The challenge is further complicated politically, by the mismatch in timing between the environmental and political/electoral impact, and by the fact that only though international action – commonly agreed and commonly implemented – can the problem be addressed, since profound structural and economic re-engineering will be involved for participating nations. Disparities between developed and developing countries will emerge and nations may seek competitive advantage in the process. Such teething problems have all been apparent in the definition and implementation of treaties such as the Kyoto Protocol to the UNFCCC which imposes binding limits on greenhouse gas emissions by developed countries relative to their 1990 levels.
One of the challenges is the difficulty of agreement on specific targets, their enforcement and the financing of that enforcement. A more systemic problem is that current environmental agreements have arisen in an ad hoc and largely uncoordinated fashion as each new environmental problem – acid rain, ozone depletion, global warming – has entered the public consciousness. They reflect a single-issue approach toward environmental stewardship and have not sprung from an integrated perspective that sees the common drivers of environmental decline.
At the international level, there is rhetorical commitment to the goals of sustainable development and participatory decision-making. However, there is far less commitment to localising these goals in national policies and decision-making practices. There is a fundamental reluctance in our societies to shoulder the domestic political and financial costs to make global environmental treaties enforceable.
1.6 Global science for global sustainability
Just as science and technology has given us the evidence to measure the danger of climate change, so it can help us find safety from it. Earth System science is the key to implementing any approach towards good planetary management, providing us with the necessary insights into the feasibility, risks, trade-offs and timeliness of any strategy considered.

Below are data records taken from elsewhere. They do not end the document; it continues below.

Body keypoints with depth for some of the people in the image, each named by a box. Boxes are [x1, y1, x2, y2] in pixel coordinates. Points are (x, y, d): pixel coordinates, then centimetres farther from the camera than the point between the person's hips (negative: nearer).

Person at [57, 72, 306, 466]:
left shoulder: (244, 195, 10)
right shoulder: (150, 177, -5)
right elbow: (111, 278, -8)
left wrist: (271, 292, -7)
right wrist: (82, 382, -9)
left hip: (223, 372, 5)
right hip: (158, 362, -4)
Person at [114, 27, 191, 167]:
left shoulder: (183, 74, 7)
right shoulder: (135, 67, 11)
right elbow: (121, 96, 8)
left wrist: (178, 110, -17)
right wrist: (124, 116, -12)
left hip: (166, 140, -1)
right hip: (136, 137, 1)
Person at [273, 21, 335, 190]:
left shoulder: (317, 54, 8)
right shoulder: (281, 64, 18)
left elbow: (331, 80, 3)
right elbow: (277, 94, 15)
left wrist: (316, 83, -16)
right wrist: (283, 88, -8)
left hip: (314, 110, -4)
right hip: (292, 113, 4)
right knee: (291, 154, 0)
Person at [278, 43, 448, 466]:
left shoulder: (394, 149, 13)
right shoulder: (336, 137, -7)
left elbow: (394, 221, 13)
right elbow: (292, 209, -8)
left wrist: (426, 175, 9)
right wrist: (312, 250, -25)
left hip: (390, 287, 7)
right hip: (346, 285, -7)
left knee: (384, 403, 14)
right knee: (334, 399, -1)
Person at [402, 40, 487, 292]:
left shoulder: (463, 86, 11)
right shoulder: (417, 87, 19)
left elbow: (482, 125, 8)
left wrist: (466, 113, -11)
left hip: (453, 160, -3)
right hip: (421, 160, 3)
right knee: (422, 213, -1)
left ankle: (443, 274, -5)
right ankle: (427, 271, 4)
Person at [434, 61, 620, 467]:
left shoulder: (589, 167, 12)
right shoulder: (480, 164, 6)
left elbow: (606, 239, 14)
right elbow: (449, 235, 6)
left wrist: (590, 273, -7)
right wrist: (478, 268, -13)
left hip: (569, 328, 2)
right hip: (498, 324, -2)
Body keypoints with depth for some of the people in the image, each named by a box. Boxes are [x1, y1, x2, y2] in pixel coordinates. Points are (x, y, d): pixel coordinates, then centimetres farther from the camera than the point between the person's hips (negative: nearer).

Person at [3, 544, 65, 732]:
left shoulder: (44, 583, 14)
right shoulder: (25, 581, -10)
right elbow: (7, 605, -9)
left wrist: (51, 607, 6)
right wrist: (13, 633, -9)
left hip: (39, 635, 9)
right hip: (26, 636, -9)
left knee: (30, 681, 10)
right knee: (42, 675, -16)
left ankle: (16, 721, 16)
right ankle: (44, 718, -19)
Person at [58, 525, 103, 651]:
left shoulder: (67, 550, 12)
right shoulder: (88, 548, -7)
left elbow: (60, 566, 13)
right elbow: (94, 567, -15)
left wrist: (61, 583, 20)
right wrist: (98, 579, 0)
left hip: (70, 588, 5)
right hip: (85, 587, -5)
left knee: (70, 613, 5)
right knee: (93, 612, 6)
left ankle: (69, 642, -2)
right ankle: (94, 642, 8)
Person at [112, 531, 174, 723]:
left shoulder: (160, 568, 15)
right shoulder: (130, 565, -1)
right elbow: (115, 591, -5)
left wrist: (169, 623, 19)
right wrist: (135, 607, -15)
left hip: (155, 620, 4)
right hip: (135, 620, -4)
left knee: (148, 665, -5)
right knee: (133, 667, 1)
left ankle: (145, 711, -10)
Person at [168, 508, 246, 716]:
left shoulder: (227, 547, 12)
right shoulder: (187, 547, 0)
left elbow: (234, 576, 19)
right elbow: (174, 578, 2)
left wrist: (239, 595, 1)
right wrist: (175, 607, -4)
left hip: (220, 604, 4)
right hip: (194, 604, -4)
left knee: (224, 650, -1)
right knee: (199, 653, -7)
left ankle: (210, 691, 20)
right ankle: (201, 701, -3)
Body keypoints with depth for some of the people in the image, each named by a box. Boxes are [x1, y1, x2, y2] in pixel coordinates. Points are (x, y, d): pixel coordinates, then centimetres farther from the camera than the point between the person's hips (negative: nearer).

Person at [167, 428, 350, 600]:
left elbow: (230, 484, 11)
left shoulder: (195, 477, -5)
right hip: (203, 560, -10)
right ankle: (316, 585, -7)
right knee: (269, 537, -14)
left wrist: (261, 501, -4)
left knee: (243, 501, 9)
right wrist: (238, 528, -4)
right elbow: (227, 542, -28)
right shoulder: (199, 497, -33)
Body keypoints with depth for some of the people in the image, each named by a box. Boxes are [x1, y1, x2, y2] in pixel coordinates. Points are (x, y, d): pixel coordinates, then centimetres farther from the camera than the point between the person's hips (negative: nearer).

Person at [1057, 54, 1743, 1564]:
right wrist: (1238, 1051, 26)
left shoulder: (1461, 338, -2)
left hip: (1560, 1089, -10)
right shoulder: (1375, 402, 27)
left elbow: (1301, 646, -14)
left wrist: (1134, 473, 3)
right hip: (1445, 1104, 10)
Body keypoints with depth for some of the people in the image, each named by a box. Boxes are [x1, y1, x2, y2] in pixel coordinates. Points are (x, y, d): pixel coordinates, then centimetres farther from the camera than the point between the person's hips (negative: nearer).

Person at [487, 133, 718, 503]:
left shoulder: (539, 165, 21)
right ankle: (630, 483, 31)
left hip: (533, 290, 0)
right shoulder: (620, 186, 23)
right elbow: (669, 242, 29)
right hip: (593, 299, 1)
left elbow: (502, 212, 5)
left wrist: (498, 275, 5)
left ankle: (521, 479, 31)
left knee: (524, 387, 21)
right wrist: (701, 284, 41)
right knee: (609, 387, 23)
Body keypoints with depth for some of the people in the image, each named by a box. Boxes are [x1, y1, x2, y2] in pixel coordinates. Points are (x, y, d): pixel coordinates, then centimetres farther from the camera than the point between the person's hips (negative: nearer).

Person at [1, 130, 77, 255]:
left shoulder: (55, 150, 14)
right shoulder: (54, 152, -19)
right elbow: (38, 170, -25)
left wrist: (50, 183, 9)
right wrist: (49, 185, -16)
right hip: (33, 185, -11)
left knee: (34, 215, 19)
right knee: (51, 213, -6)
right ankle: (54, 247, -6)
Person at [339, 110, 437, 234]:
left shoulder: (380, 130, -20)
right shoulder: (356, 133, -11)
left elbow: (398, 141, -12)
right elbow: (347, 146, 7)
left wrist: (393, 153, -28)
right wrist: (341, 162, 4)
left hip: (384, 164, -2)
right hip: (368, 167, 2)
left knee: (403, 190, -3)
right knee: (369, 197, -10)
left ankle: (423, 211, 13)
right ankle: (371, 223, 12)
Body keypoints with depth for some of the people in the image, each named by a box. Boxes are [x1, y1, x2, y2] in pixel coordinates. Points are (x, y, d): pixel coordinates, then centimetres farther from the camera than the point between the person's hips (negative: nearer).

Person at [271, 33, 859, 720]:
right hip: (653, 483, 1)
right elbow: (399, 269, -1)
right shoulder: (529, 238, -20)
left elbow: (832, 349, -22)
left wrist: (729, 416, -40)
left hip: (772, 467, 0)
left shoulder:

The nature of climate change issues presents special challenges in terms of the need for global information and data on key planetary indicators, which can provide the information required for governments and policy makers to make well-informed decisions. Recognising that no single country can satisfy all of the observational requirements that are necessary for monitoring of the Earth System, governments are taking steps to harmonise and integrate their observing networks and satellite observing systems to be able to address common problems of global concern.
This document discusses the need for observations of planet Earth and its environment and highlights the opportunities presented by Earth observation satellite systems to produce information for decision-making.
If the best current scientific expertise is correct in predicting the future impacts of human-induced climate change and the likelihood that such changes are, if anything, likely to accelerate with an expanding human population in the coming century – then such information will become increasingly vital; providing an essential foundation for the development of ethics of global governance and strategies for sustainable Earth System management that will define how humankind adapts in future to the expected global change.